8.      Posisi berdiri ketika mengajar

            Ketika mengajar, seorang guru perlu mengatur posisi berdiri. Hal ini bertujuan untuk mengendalikan siswa secara keseluruhan. Jangan monoton itu ke itu saja siswa yang menjadi pusat perhatian guru karena guru perlu memperhatikan keselurahan dari siswa yang ada dikelas. Selain itu seorang guru jangan terlalu sering membelakangi siswa karena menulis di papan tulis ada baiknya seorang guru menulis dengan posisi menyamping sehingga siswa dapat terpantau apa yang ditulis oleh gurunya, dan sesekali mencoba berkeliling dan mengajak interaksi siswanya agar siswa dapat memperhatikan dengan baik gurunya ketika mengajar.

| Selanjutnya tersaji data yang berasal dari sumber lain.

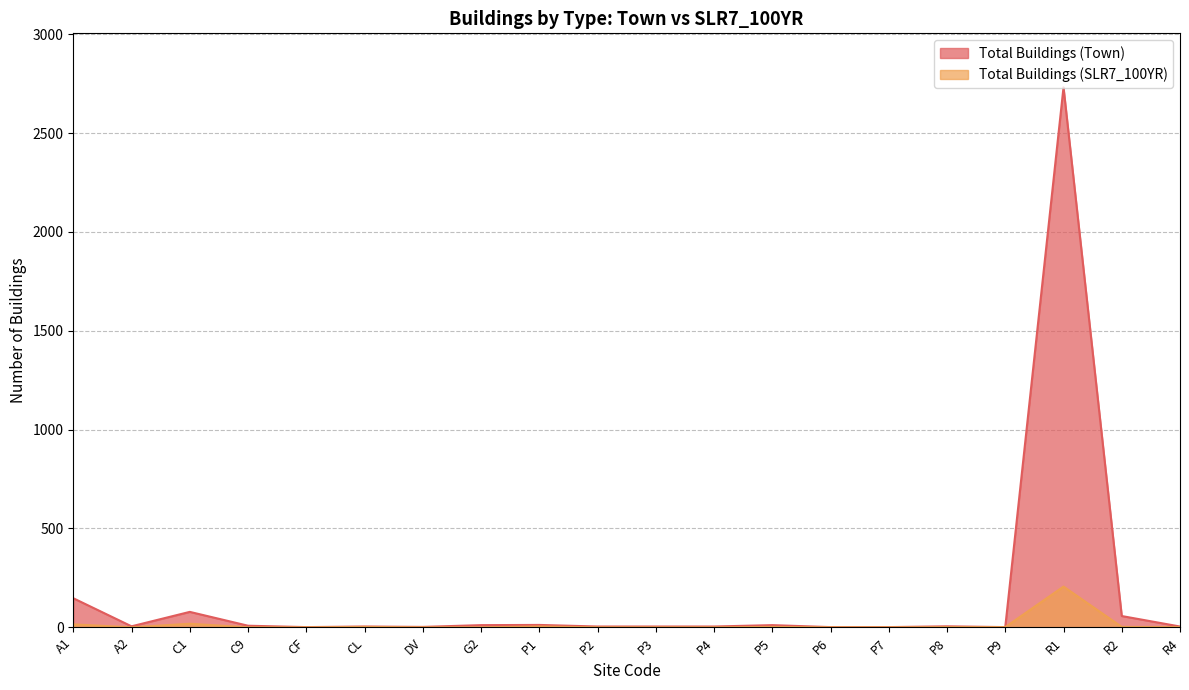

Rank the series by their maximum value, from lowest to highest.

Total Buildings (SLR7_100YR), Total Buildings (Town)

            Dari beberapa langkah diatas mungkin masih banyak lagi langkah-langkah yang lain dan bisa kita terapkan pada proses pembelajaran, sejatinya seorang guru memiliki caranya masing-masing agar proses pelajaran berjalan dengan baik dan efektif, dan setiap guru memilik model dan cara mengajar yang berbeda-beda, dan terkadang seorang siswa juga masih tidak paham walaupun seorang guru sudah melakukan cara-cara agar proses pembelajaran berjalan dengan efektif tetapi begitulah menjadi seorang guru, menjadi seorang guru harus memiliki tips dan cara agar dapat menaklukkan hati para siswanya, terkadang mereka harus tegas dan terkadang mereka juga harus santai agar proses pembelajaran menjadi cair, pada dasarnya anak murid itu tidak ada yang bodoh, hanya saja tingkat pemahaman mereka, dan daya tangkap mereka yang berbeda-beda dan tidak bisa disamakan satu sama lainnya, maka dari itu sebagai seorang guru harus pandai-pandai memahami karakter-karakter para siswanya.